> Problem to solve
From the first line to the last, output the records exactly and drop any images.

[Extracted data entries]
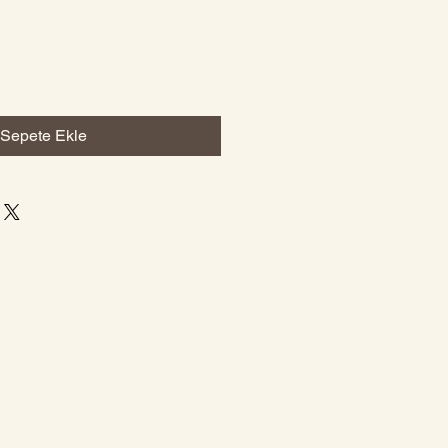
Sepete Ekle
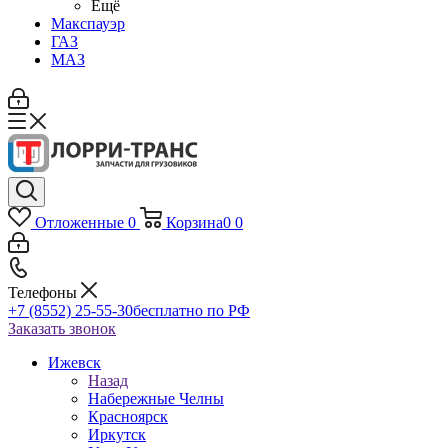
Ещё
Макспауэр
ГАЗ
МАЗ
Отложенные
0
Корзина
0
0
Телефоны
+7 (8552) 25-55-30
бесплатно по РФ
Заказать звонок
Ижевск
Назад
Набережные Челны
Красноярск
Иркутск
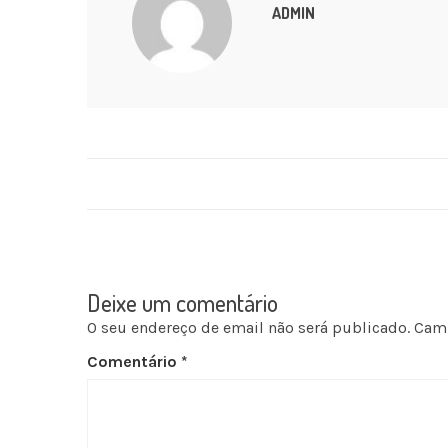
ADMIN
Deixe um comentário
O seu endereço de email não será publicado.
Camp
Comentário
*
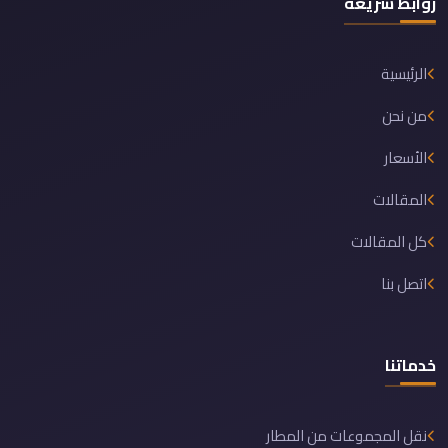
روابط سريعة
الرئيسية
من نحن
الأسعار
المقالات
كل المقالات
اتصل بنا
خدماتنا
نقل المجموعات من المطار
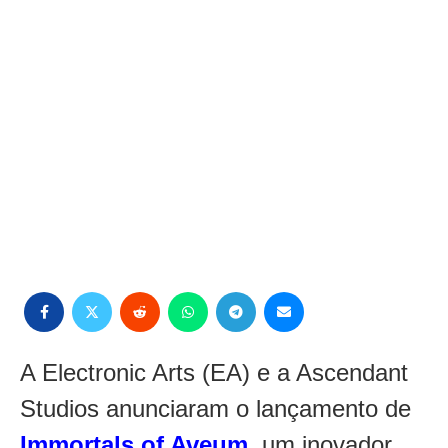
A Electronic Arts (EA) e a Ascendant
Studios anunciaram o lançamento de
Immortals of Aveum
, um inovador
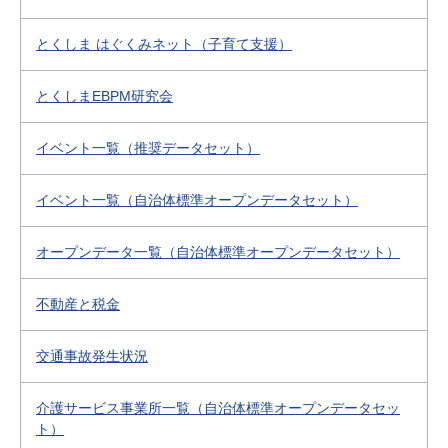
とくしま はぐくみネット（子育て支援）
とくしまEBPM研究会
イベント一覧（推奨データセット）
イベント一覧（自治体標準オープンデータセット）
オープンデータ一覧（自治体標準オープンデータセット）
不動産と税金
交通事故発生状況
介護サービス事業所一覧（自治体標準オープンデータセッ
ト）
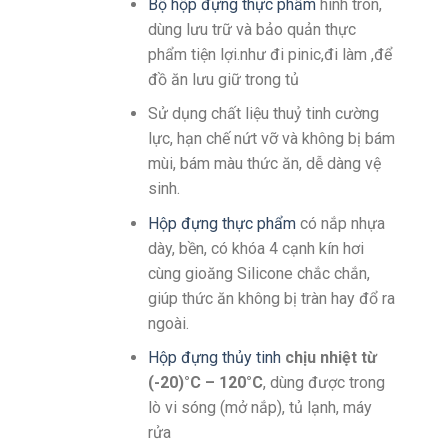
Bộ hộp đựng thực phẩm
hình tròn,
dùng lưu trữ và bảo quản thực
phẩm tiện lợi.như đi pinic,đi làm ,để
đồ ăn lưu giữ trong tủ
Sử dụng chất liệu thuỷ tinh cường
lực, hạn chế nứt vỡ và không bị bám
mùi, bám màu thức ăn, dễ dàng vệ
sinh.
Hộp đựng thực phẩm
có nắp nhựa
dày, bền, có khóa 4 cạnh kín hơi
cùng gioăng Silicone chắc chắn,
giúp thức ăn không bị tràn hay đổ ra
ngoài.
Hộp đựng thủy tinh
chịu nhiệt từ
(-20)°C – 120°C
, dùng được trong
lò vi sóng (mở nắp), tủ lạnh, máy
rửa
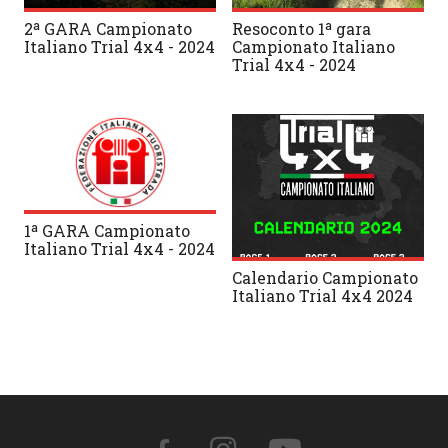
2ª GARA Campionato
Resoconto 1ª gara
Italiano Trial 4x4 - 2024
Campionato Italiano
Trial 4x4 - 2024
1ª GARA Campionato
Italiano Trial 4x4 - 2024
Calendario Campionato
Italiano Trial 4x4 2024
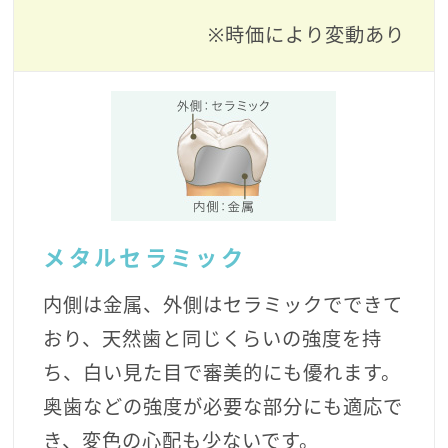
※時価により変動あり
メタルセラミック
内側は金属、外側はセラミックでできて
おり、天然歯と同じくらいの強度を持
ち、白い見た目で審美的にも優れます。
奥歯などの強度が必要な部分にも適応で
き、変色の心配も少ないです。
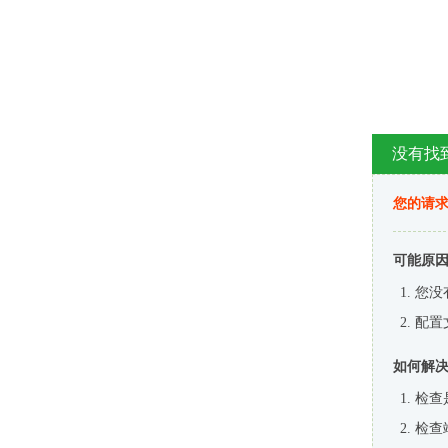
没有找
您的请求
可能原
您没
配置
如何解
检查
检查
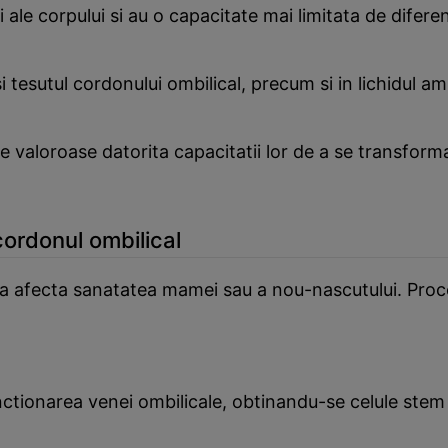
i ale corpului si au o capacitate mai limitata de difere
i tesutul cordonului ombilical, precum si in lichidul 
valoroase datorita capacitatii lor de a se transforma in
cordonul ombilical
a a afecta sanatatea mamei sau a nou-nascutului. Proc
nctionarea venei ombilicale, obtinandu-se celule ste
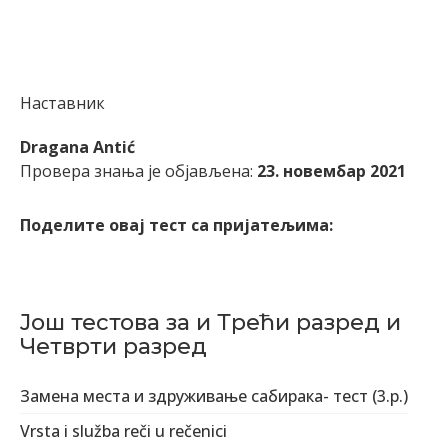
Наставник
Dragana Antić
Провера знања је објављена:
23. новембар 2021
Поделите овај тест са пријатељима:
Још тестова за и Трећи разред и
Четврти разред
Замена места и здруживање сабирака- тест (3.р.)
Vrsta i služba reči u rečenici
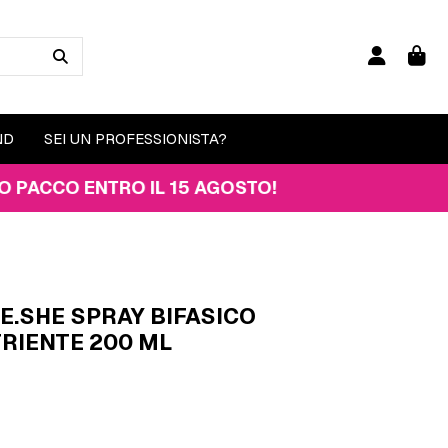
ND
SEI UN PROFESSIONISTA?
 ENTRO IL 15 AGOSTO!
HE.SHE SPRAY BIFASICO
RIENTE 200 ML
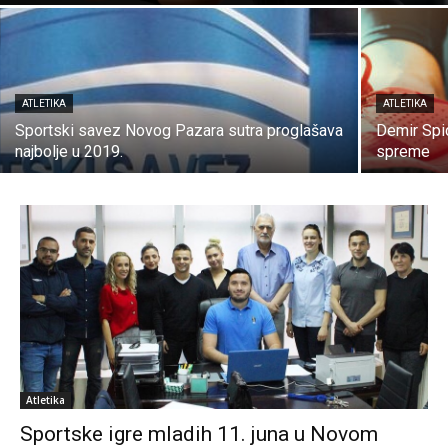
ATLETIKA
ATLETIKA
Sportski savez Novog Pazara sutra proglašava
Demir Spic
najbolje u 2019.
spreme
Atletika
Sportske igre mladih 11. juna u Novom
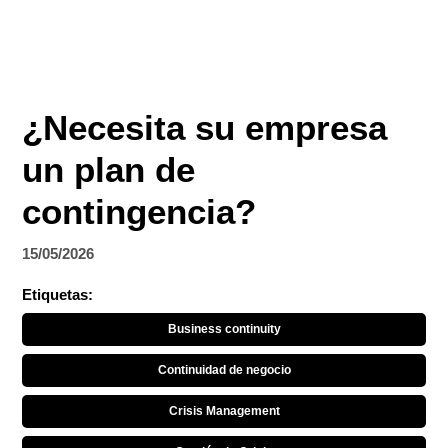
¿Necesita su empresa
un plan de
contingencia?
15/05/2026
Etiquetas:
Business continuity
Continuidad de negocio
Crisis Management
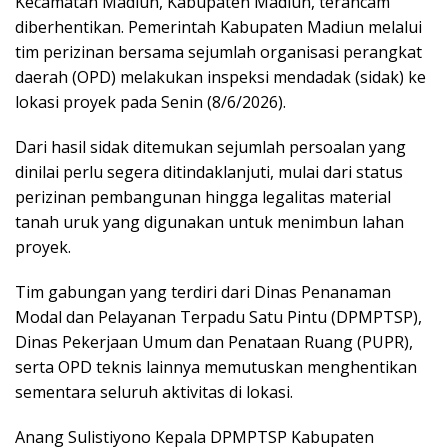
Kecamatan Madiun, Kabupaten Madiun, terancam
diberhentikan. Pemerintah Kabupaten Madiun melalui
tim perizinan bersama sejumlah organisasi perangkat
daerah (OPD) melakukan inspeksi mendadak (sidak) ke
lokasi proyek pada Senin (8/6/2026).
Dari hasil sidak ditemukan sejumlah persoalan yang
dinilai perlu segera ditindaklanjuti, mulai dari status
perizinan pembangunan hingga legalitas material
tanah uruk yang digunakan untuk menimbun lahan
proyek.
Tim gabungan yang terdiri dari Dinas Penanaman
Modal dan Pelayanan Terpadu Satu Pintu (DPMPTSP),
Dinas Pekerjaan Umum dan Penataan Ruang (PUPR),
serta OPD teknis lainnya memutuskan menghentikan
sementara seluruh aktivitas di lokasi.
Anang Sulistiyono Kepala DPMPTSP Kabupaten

> Solution for this exercise
Sepete Ekle
Ещё
Макспауэр
ГАЗ
МАЗ
Отложенные
0
Корзина
0
0
Телефоны
+7 (8552) 25-55-30
бесплатно по РФ
Заказать звонок
Ижевск
Назад
Набережные Челны
Красноярск
Иркутск
ADMIN
Deixe um comentário
O seu endereço de email não será publicado.
Camp
Comentário
*
روابط سريعة
الرئيسية
من نحن
الأسعار
المقالات
كل المقالات
اتصل بنا
خدماتنا
نقل المجموعات من المطار
A Electronic Arts (EA) e a Ascendant
Studios anunciaram o lançamento de
Immortals of Aveum
, um inovador
とくしま はぐくみネット（子育て支援）
とくしまEBPM研究会
イベント一覧（推奨データセット）
イベント一覧（自治体標準オープンデータセット）
オープンデータ一覧（自治体標準オープンデータセット）
不動産と税金
交通事故発生状況
介護サービス事業所一覧（自治体標準オープンデータセッ
ト）
Bộ hộp đựng thực phẩm
hình tròn,
dùng lưu trữ và bảo quản thực
phẩm tiện lợi.như đi pinic,đi làm ,để
đồ ăn lưu giữ trong tủ
Sử dụng chất liệu thuỷ tinh cường
lực, hạn chế nứt vỡ và không bị bám
mùi, bám màu thức ăn, dễ dàng vệ
sinh.
Hộp đựng thực phẩm
có nắp nhựa
dày, bền, có khóa 4 cạnh kín hơi
cùng gioăng Silicone chắc chắn,
giúp thức ăn không bị tràn hay đổ ra
ngoài.
Hộp đựng thủy tinh
chịu nhiệt từ
(-20)°C – 120°C
, dùng được trong
lò vi sóng (mở nắp), tủ lạnh, máy
rửa
2ª GARA Campionato
Resoconto 1ª gara
Italiano Trial 4x4 - 2024
Campionato Italiano
Trial 4x4 - 2024
1ª GARA Campionato
Italiano Trial 4x4 - 2024
Calendario Campionato
Italiano Trial 4x4 2024
※時価により変動あり
メタルセラミック
内側は金属、外側はセラミックでできて
おり、天然歯と同じくらいの強度を持
ち、白い見た目で審美的にも優れます。
奥歯などの強度が必要な部分にも適応で
き、変色の心配も少ないです。
没有找
您的请求
可能原
您没
配置
如何解
检查
检查
i ale corpului si au o capacitate mai limitata de difere
i tesutul cordonului ombilical, precum si in lichidul 
valoroase datorita capacitatii lor de a se transforma in
cordonul ombilical
a a afecta sanatatea mamei sau a nou-nascutului. Proc
nctionarea venei ombilicale, obtinandu-se celule ste
Наставник
Dragana Antić
Провера знања је објављена:
23. новембар 2021
Поделите овај тест са пријатељима:
Још тестова за и Трећи разред и
Четврти разред
Замена места и здруживање сабирака- тест (3.р.)
Vrsta i služba reči u rečenici
ND
SEI UN PROFESSIONISTA?
 ENTRO IL 15 AGOSTO!
HE.SHE SPRAY BIFASICO
RIENTE 200 ML
ATLETIKA
ATLETIKA
Sportski savez Novog Pazara sutra proglašava
Demir Spic
najbolje u 2019.
spreme
Atletika
Sportske igre mladih 11. juna u Novom
¿Necesita su empresa
un plan de
contingencia?
15/05/2026
Etiquetas:
Business continuity
Continuidad de negocio
Crisis Management
Kecamatan Madiun, Kabupaten Madiun, terancam
diberhentikan. Pemerintah Kabupaten Madiun melalui
tim perizinan bersama sejumlah organisasi perangkat
daerah (OPD) melakukan inspeksi mendadak (sidak) ke
lokasi proyek pada Senin (8/6/2026).
Dari hasil sidak ditemukan sejumlah persoalan yang
dinilai perlu segera ditindaklanjuti, mulai dari status
perizinan pembangunan hingga legalitas material
tanah uruk yang digunakan untuk menimbun lahan
proyek.
Tim gabungan yang terdiri dari Dinas Penanaman
Modal dan Pelayanan Terpadu Satu Pintu (DPMPTSP),
Dinas Pekerjaan Umum dan Penataan Ruang (PUPR),
serta OPD teknis lainnya memutuskan menghentikan
sementara seluruh aktivitas di lokasi.
Anang Sulistiyono Kepala DPMPTSP Kabupaten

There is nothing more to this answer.